Da das Nonnenkloster Harvestehude, das durchschnittlich aus ca. 40 Mitgliedern bestand, hauptsächlich eine Versorgungs- und Erziehungseinrichtung für Hamburger Bürgertöchter war, schienen die so „berufenen“ Nonnen nicht gerade prädestiniert für ein Leben nach den strengen Klosterregeln, die da lauteten: Armut, Keuschheit und Gehorsam. Darüber hinaus war das Leben im Kloster stark reglementiert durch Gottesdienste, Gebetsstunden, Arbeiten beim Ackerbau und Kultivieren des Ödlandes sowie durch standesgemäße Arbeiten wie Verwaltungsangelegenheiten, Handarbeiten und Unterrichten von Töchtern aus reichen Bürgerfamilien.
Es entwickelte sich bald ein eher bürgerlicher Lebensstil, und es gab manche Annehmlichkeit im täglichen Nonnendasein. So ignorierten die Nonnen z. B. die Anordnung nach gemeinsam eingenommenen Mahlzeiten und aßen lieber für sich allein. Auch die Anforderungen an die Küche wuchsen, so dass 1460 das Brauhaus und 1462 die Küche erweitert werden mussten.

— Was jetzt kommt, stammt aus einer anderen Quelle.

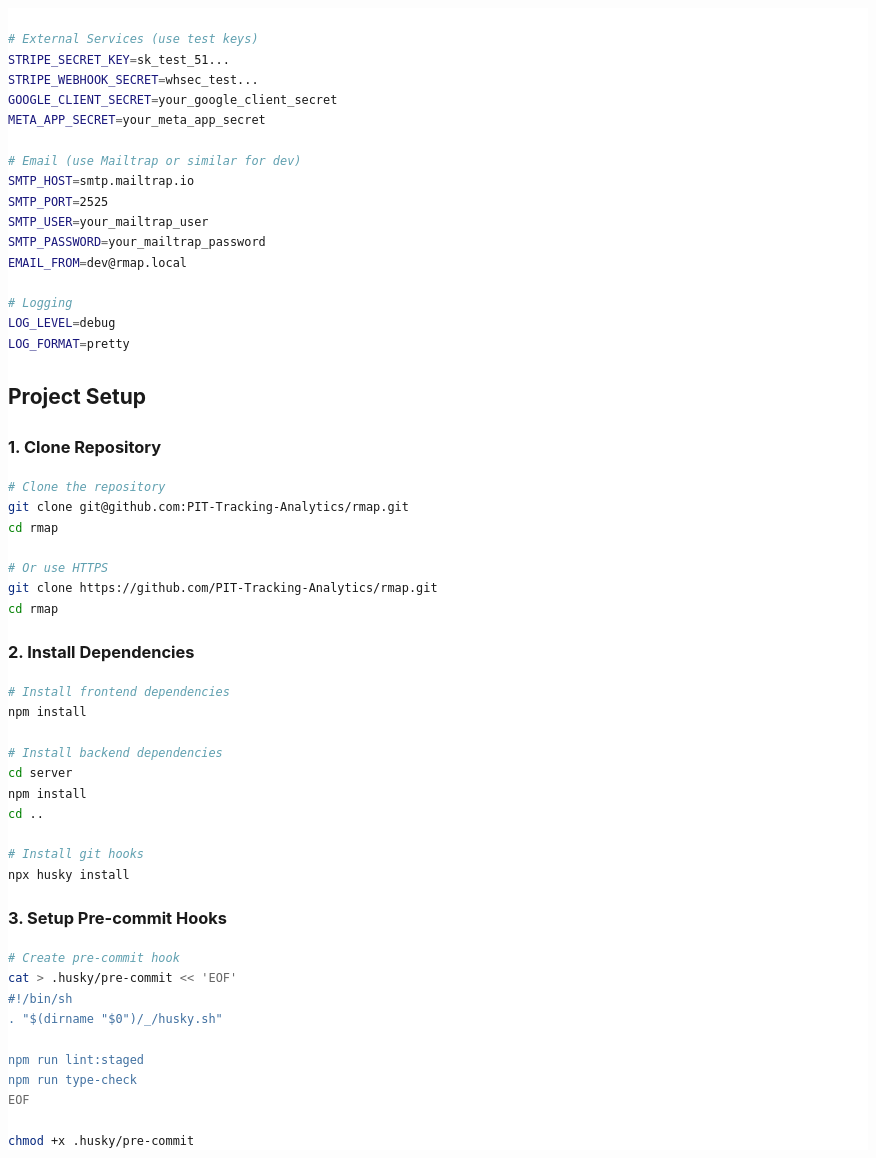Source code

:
 ```bash

# External Services (use test keys)
STRIPE_SECRET_KEY=sk_test_51...
STRIPE_WEBHOOK_SECRET=whsec_test...
GOOGLE_CLIENT_SECRET=your_google_client_secret
META_APP_SECRET=your_meta_app_secret

# Email (use Mailtrap or similar for dev)
SMTP_HOST=smtp.mailtrap.io
SMTP_PORT=2525
SMTP_USER=your_mailtrap_user
SMTP_PASSWORD=your_mailtrap_password
EMAIL_FROM=dev@rmap.local

# Logging
LOG_LEVEL=debug
LOG_FORMAT=pretty
```

## Project Setup

### 1. Clone Repository
```bash
# Clone the repository
git clone git@github.com:PIT-Tracking-Analytics/rmap.git
cd rmap

# Or use HTTPS
git clone https://github.com/PIT-Tracking-Analytics/rmap.git
cd rmap
```

### 2. Install Dependencies
```bash
# Install frontend dependencies
npm install

# Install backend dependencies
cd server
npm install
cd ..

# Install git hooks
npx husky install
```

### 3. Setup Pre-commit Hooks
```bash
# Create pre-commit hook
cat > .husky/pre-commit << 'EOF'
#!/bin/sh
. "$(dirname "$0")/_/husky.sh"

npm run lint:staged
npm run type-check
EOF

chmod +x .husky/pre-commit
```
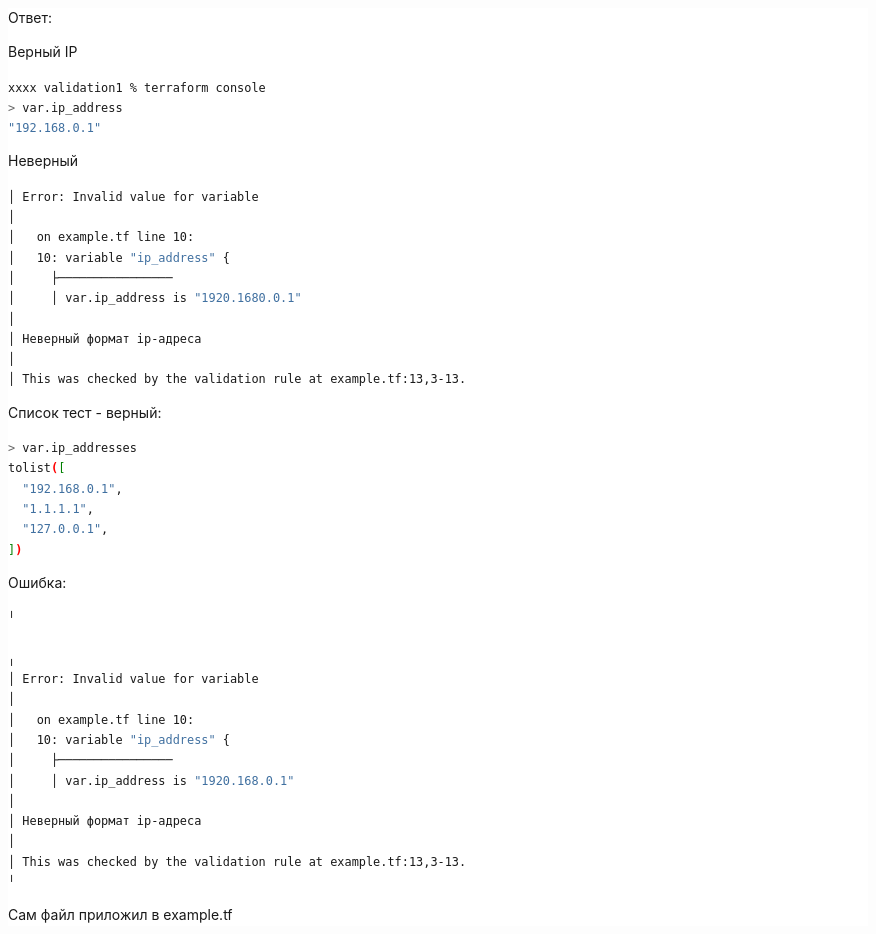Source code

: 
Ответ:

Верный IP
```sh
xxxx validation1 % terraform console
> var.ip_address
"192.168.0.1"
```

Неверный 
```sh
│ Error: Invalid value for variable
│ 
│   on example.tf line 10:
│   10: variable "ip_address" {
│     ├────────────────
│     │ var.ip_address is "1920.1680.0.1"
│ 
│ Неверный формат ip-адреса
│ 
│ This was checked by the validation rule at example.tf:13,3-13.

```

Список тест - верный:

```sh
> var.ip_addresses
tolist([
  "192.168.0.1",
  "1.1.1.1",
  "127.0.0.1",
])
```

Ошибка:

```sh
╵

╷
│ Error: Invalid value for variable
│ 
│   on example.tf line 10:
│   10: variable "ip_address" {
│     ├────────────────
│     │ var.ip_address is "1920.168.0.1"
│ 
│ Неверный формат ip-адреса
│ 
│ This was checked by the validation rule at example.tf:13,3-13.
╵
```

Сам файл приложил в example.tf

Für die Hausarbeit und Landwirtschaft wurden Hilfskräfte eingestellt. Die übrigen täglichen Arbeiten wie Kochen, Putzen, Waschen, Gartenarbeit und Viehhaltung besorgten so genannte Laienschwestern – meist Frauen aus der Unter- oder Mittelschicht. Sie waren aus dem Wunsch heraus, Gott zu dienen, oder, weil sie unverheiratet blieben oder bleiben, aber dennoch finanziell existieren wollten, ins Kloster eingetreten. Da die Laienschwestern keine eigenen Einkünfte besaßen, waren sie vom Kloster finanziell abhängig. Die Folge war: sie mussten die „unteren“ Tätigkeiten verrichten.
Im 15. Jhd. legten die Nonnen ihre durch Landwirtschaft, Memorienlesungen, Erbfall und Nonnenausstattungen erworbenen Gelder auf dem städtischen Rentenmarkt an, liehen gegen die Nutzung aus Grundstücken Geld an Hamburger Bürger und wurden die größten geistlichen Geldgeberinnen auf dem Hamburger Kapitalmarkt. Sie erwirtschafteten jährlich Beträge, die dem 4-10fachen des Einkommens der reichsten Hamburger Großkaufleute entsprachen.
1530 wurde das Kloster im Zuge der Reformation gegen den Willen der Nonnen aufgelöst.